Em campos ideológicos opostos, os governos de dois vizinhos nossos, Chile e Argentina, recorrem a decisões semelhantes: a suspensão das demissões de trabalhadores como forma de tentar limitar o impacto econômico e social provocado pela pandemia da covid-19.
O coronavírus chegou aos dois países em momento de instabilidade: o Chile enfrentou no segundo semestre de 2019 os maiores protestos desde a redemocratização do país, nos anos 1980, com quebra-quebra nas ruas, pressão social, um modelo neoliberal em xeque que levou o presidente Sebastián Piñera e boa parte da classe política a rediscutir os fundamentos da nação. Várias medidas foram implementadas em resposta ao clamor das ruas, mas uma das principais, o plebiscito que estava previsto para este mês, em que os chilenos decidiriam sobre uma nova Constituição - a atual é do tempo da ditadura de Augusto Pinochet -, foi adiado em função da pandemia.
A Argentina, por sua vez, vivia nos tempos pré-coronavírus uma crise econômica que elevou o contingente de pobres de 29% para 35% da população, durante o governo Mauricio Macri, e que resultou, em outubro, no retorno do kirchnerismo à Casa Rosada.

» **OBJETIVO DO EXERCÍCIO**:
Prossiga o trecho sobre as medidas de Chile e Argentina diante da pandemia, a partir da última frase apresentada. Os itens que vêm depois deste trecho constituem material à parte.

» **MATERIAL FORNECIDO**:

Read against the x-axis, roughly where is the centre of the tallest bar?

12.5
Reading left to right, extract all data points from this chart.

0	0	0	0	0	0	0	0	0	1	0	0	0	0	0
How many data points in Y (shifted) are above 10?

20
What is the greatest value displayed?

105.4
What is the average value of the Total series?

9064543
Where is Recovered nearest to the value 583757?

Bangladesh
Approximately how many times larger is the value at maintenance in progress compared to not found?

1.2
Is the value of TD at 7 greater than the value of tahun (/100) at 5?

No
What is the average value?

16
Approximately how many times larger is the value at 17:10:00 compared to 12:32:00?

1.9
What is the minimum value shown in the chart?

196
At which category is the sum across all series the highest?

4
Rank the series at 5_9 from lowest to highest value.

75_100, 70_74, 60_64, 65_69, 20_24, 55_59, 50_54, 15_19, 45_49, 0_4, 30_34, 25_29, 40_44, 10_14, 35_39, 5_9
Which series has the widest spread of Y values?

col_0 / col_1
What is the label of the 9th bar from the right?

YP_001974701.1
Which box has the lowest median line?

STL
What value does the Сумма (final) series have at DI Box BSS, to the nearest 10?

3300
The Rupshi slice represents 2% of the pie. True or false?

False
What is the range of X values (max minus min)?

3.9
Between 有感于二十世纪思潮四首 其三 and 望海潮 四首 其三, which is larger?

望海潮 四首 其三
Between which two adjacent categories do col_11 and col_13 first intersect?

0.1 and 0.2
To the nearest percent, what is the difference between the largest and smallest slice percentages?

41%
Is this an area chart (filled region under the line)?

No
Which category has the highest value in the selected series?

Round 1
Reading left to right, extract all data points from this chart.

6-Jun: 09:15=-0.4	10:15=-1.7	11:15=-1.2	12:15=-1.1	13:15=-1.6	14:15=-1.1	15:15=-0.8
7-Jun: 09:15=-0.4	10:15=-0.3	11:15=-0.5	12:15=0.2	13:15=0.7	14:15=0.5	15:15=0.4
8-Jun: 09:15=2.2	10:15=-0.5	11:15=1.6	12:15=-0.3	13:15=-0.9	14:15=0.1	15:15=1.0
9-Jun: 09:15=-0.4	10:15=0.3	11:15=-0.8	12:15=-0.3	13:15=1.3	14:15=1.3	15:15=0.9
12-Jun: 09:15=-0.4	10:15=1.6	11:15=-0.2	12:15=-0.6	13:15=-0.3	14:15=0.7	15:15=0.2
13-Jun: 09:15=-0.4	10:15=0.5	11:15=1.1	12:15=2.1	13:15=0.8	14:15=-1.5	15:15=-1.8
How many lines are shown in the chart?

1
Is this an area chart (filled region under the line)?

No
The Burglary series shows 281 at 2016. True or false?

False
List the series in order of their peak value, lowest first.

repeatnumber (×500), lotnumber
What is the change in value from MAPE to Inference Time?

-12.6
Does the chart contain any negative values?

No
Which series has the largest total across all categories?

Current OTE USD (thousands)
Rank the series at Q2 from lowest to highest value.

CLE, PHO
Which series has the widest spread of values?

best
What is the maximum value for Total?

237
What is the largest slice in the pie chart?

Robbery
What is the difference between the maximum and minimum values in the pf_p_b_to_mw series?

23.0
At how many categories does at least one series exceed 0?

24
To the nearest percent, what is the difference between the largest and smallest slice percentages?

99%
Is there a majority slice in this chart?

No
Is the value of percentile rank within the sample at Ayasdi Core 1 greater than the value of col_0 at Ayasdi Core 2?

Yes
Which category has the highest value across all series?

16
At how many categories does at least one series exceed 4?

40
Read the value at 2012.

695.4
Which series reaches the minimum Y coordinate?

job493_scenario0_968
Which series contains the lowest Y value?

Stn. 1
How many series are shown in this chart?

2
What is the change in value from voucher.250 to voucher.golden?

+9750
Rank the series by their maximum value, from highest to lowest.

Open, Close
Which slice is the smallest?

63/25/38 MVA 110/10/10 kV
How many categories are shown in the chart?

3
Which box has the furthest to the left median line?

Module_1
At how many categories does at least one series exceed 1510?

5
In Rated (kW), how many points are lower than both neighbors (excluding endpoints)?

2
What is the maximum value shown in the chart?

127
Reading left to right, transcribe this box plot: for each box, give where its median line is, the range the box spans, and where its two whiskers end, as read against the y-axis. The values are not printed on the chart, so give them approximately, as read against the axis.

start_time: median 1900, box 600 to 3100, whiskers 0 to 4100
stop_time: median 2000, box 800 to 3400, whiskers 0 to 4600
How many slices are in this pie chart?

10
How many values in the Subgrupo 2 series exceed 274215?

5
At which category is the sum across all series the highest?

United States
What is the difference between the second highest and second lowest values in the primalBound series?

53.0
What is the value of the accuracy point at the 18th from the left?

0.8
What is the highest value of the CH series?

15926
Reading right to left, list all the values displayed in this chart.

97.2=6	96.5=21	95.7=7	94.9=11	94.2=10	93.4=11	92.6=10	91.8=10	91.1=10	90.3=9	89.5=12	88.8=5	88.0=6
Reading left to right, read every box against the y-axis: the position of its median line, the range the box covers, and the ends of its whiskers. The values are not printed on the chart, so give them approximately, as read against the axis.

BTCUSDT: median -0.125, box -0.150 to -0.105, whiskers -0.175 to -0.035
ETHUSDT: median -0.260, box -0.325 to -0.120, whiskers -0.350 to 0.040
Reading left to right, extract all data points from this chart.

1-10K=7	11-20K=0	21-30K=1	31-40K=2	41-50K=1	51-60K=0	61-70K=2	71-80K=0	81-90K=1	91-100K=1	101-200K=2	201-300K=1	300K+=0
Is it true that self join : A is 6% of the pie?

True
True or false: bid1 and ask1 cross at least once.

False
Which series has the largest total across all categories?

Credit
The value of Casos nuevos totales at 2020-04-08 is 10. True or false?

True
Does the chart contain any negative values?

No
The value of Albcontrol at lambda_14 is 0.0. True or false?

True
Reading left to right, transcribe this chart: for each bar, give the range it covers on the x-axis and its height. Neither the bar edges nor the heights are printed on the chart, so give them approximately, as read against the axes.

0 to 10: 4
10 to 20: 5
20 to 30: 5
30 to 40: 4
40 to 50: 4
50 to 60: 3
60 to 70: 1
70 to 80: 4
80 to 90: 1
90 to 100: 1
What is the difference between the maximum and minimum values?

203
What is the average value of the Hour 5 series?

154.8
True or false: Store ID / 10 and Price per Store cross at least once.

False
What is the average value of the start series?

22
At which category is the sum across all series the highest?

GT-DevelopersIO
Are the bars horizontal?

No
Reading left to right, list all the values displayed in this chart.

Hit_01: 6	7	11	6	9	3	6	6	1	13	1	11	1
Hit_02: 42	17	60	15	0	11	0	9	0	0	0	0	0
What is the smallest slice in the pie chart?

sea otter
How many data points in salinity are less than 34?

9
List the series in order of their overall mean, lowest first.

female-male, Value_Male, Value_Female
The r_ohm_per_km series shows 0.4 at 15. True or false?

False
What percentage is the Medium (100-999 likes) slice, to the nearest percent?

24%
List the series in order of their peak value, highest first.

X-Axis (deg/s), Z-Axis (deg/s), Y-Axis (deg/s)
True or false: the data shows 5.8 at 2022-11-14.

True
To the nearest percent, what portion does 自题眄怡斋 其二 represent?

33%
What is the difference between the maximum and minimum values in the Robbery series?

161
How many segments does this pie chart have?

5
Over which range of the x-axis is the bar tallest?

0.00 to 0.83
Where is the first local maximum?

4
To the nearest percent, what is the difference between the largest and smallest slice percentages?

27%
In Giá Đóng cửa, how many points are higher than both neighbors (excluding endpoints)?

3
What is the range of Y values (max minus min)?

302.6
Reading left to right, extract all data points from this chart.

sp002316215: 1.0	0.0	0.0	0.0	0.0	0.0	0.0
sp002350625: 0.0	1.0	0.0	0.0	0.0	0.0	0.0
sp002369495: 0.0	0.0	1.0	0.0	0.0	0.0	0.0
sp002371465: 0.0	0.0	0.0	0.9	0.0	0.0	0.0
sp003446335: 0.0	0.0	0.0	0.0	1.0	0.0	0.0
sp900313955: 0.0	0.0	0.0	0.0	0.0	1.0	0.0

» **RESPOSTA AO EXERCÍCIO**:
O Chile da direita de Piñera e a Argentina da esquerda de Alberto Fernández recorrem a soluções emergenciais parecidas. O governo argentino decretou ontem a proibição de demissões sem justa causa por 60 dias. Também estão vetadas as suspensões dos contratos dos funcionários por falta ou redução de carga de trabalho. Segundo o mais recente boletim epidemiológico, o país tem mil infectados pelo coronavírus e 27 mortes. Apenas 40% da economia argentina segue ativa devido à paralisação dos serviços não essenciais. Os setores que ainda funcionam são os do agronegócios, produção e comercialização de alimentos e medicamentos, combustíveis, geração e distribuição de luz, água e gás, além da administração pública.
Do outro lado da Cordilheira dos Andes, o Chile entrou, em 18 de março, em estado de exceção constitucional por 90 dias. O Congresso aprovou um projeto de lei que garante a proteção aos empregos, enquanto durar o estado de calamidade pública. Como na Argentina, estão suspensas as demissões. Porém, a medida chilena é um pouco mais conservadora. Permite aos empresários redução ou suspensão temporária de salários. Em caso de suspensão do contrato, o seguro-desemprego cobrirá, no primeiro mês, 70% do salário do trabalhador. No mês seguinte, a cobertura cai para 55%, e, no terceiro, para 45%. O país tem até agora 2,7 mil infectados, e 12 mortes.